--- Provided records Enclosed Below ---
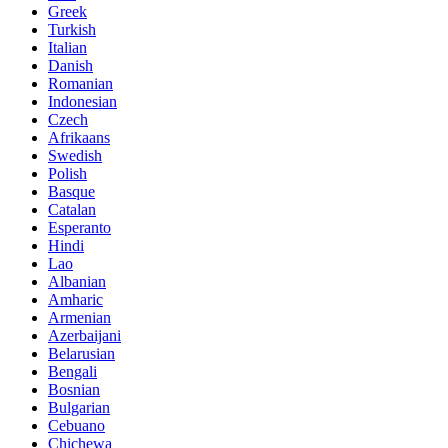
Greek
Turkish
Italian
Danish
Romanian
Indonesian
Czech
Afrikaans
Swedish
Polish
Basque
Catalan
Esperanto
Hindi
Lao
Albanian
Amharic
Armenian
Azerbaijani
Belarusian
Bengali
Bosnian
Bulgarian
Cebuano
Chichewa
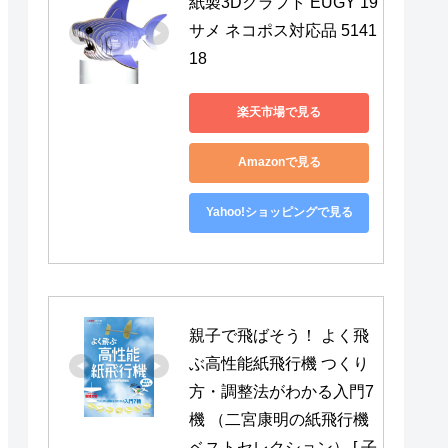
紙製3Dクラフト EUGY 19 
サメ ネコポス対応品 5141
18
楽天市場で見る
Amazonで見る
Yahoo!ショッピングで見る
親子で飛ばそう！ よく飛
ぶ高性能紙飛行機 つくり
方・調整法がわかる入門7
機 （二宮康明の紙飛行機
ベストセレクション） [ 子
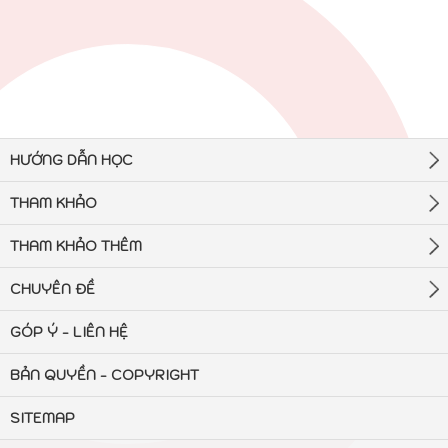
HƯỚNG DẪN HỌC
THAM KHẢO
THAM KHẢO THÊM
CHUYÊN ĐỀ
GÓP Ý - LIÊN HỆ
BẢN QUYỀN - COPYRIGHT
SITEMAP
--- End of Enclosed Provided records ---
▶ Written task: Please return the text read from all of the data above, line for line and unchanged, and leave the pictures out of your answer.

▶ Answer space:
Greek
Turkish
Italian
Danish
Romanian
Indonesian
Czech
Afrikaans
Swedish
Polish
Basque
Catalan
Esperanto
Hindi
Lao
Albanian
Amharic
Armenian
Azerbaijani
Belarusian
Bengali
Bosnian
Bulgarian
Cebuano
Chichewa
紙製3Dクラフト EUGY 19 
サメ ネコポス対応品 5141
18
楽天市場で見る
Amazonで見る
Yahoo!ショッピングで見る
親子で飛ばそう！ よく飛
ぶ高性能紙飛行機 つくり
方・調整法がわかる入門7
機 （二宮康明の紙飛行機
ベストセレクション） [ 子
HƯỚNG DẪN HỌC
THAM KHẢO
THAM KHẢO THÊM
CHUYÊN ĐỀ
GÓP Ý - LIÊN HỆ
BẢN QUYỀN - COPYRIGHT
SITEMAP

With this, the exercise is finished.